(What is required)
Rewrite every line below with "Email" swapped for "E-mail", leaving the rest untouched. Omit the pictures from your answer.

[Recorded data]
· · · · ·
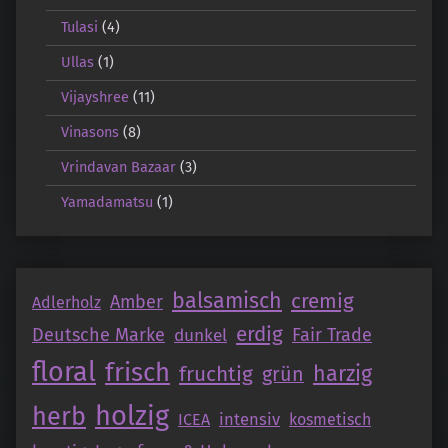
Tulasi
(4)
Ullas
(1)
Vijayshree
(11)
Vinasons
(8)
Vrindavan Bazaar
(3)
Yamadamatsu
(1)
balsamisch
cremig
Amber
Adlerholz
erdig
Deutsche Marke
Fair Trade
dunkel
floral
frisch
fruchtig
harzig
grün
holzig
herb
intensiv
ICEA
kosmetisch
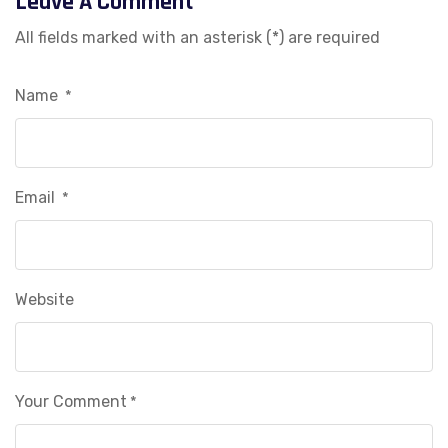
Leave A Comment
All fields marked with an asterisk (*) are required
Name
*
Email
*
Website
Your Comment
*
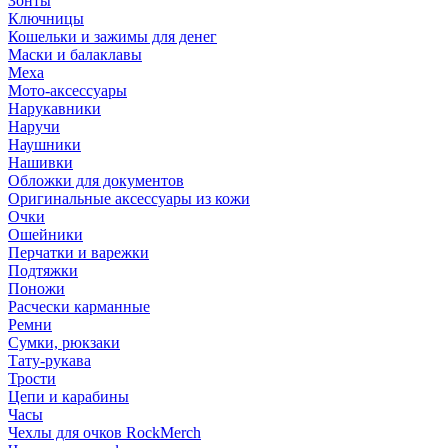
Зонты
Ключницы
Кошельки и зажимы для денег
Маски и балаклавы
Меха
Мото-аксессуары
Нарукавники
Наручи
Наушники
Нашивки
Обложки для документов
Оригинальные аксессуары из кожи
Очки
Ошейники
Перчатки и варежки
Подтяжки
Поножи
Расчески карманные
Ремни
Сумки, рюкзаки
Тату-рукава
Трости
Цепи и карабины
Часы
Чехлы для очков RockMerch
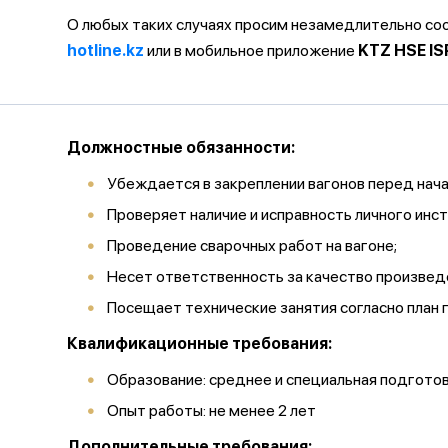
О любых таких случаях просим незамедлительно с
hotline.kz
или в мобильное приложение
KTZ HSE IS
Должностные обязанности:
Убеждается в закреплении вагонов перед нач
Проверяет наличие и исправность личного инс
Проведение сварочных работ на вагоне;
Несет ответственность за качество произвед
Посещает технические занятия согласно план 
Квалификационные требования:
Образование: среднее и специальная подгото
Опыт работы: не менее 2 лет
Дополнительные требования:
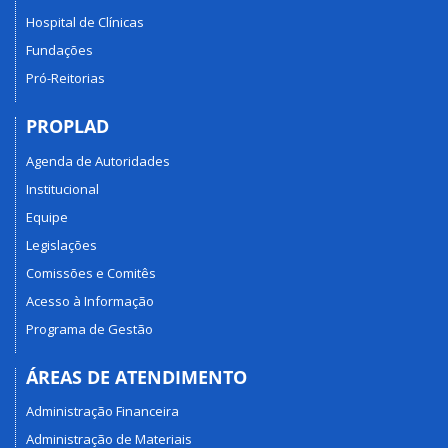
Hospital de Clínicas
Fundações
Pró-Reitorias
PROPLAD
Agenda de Autoridades
Institucional
Equipe
Legislações
Comissões e Comitês
Acesso à Informação
Programa de Gestão
ÁREAS DE ATENDIMENTO
Administração Financeira
Administração de Materiais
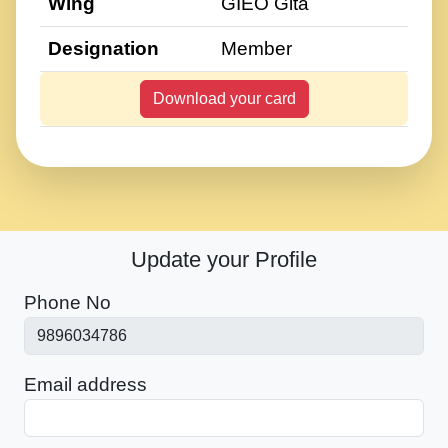
Wing
GIEO Gita
Designation
Member
Download your card
Update your Profile
Phone No
Email address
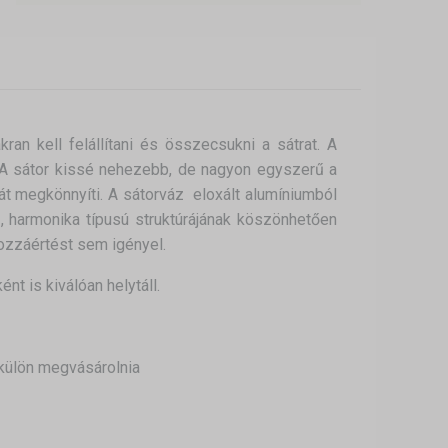
ran kell felállítani és összecsukni a sátrat. A
. A sátor kissé nehezebb, de nagyon egyszerű a
sát megkönnyíti. A sátorváz eloxált alumíniumból
, harmonika típusú struktúrájának köszönhetően
hozzáértést sem igényel.
nt is kiválóan helytáll.
 külön megvásárolnia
· · · · ·
(Exercise output)
Tulasi
(4)
Ullas
(1)
Vijayshree
(11)
Vinasons
(8)
Vrindavan Bazaar
(3)
Yamadamatsu
(1)
balsamisch
cremig
Amber
Adlerholz
erdig
Deutsche Marke
Fair Trade
dunkel
floral
frisch
fruchtig
harzig
grün
holzig
herb
intensiv
ICEA
kosmetisch
Leave A Comment
All fields marked with an asterisk (*) are required
Name
*
E-mail
*
Website
Your Comment
*
Зонты
Ключницы
Кошельки и зажимы для денег
Маски и балаклавы
Меха
Мото-аксессуары
Нарукавники
Наручи
Наушники
Нашивки
Обложки для документов
Оригинальные аксессуары из кожи
Очки
Ошейники
Перчатки и варежки
Подтяжки
Поножи
Расчески карманные
Ремни
Сумки, рюкзаки
Тату-рукава
Трости
Цепи и карабины
Часы
Чехлы для очков RockMerch
О любых таких случаях просим незамедлительно с
hotline.kz
или в мобильное приложение
KTZ HSE IS
Должностные обязанности:
Убеждается в закреплении вагонов перед нач
Проверяет наличие и исправность личного инс
Проведение сварочных работ на вагоне;
Несет ответственность за качество произвед
Посещает технические занятия согласно план 
Квалификационные требования:
Образование: среднее и специальная подгото
Опыт работы: не менее 2 лет
Дополнительные требования:
Hospital de Clínicas
Fundações
Pró-Reitorias
PROPLAD
Agenda de Autoridades
Institucional
Equipe
Legislações
Comissões e Comitês
Acesso à Informação
Programa de Gestão
ÁREAS DE ATENDIMENTO
Administração Financeira
Administração de Materiais
Wing
GIEO Gita
Designation
Member
Download your card
Update your Profile
Phone No
E-mail address
ran kell felállítani és összecsukni a sátrat. A
. A sátor kissé nehezebb, de nagyon egyszerű a
sát megkönnyíti. A sátorváz eloxált alumíniumból
, harmonika típusú struktúrájának köszönhetően
hozzáértést sem igényel.
nt is kiválóan helytáll.
 külön megvásárolnia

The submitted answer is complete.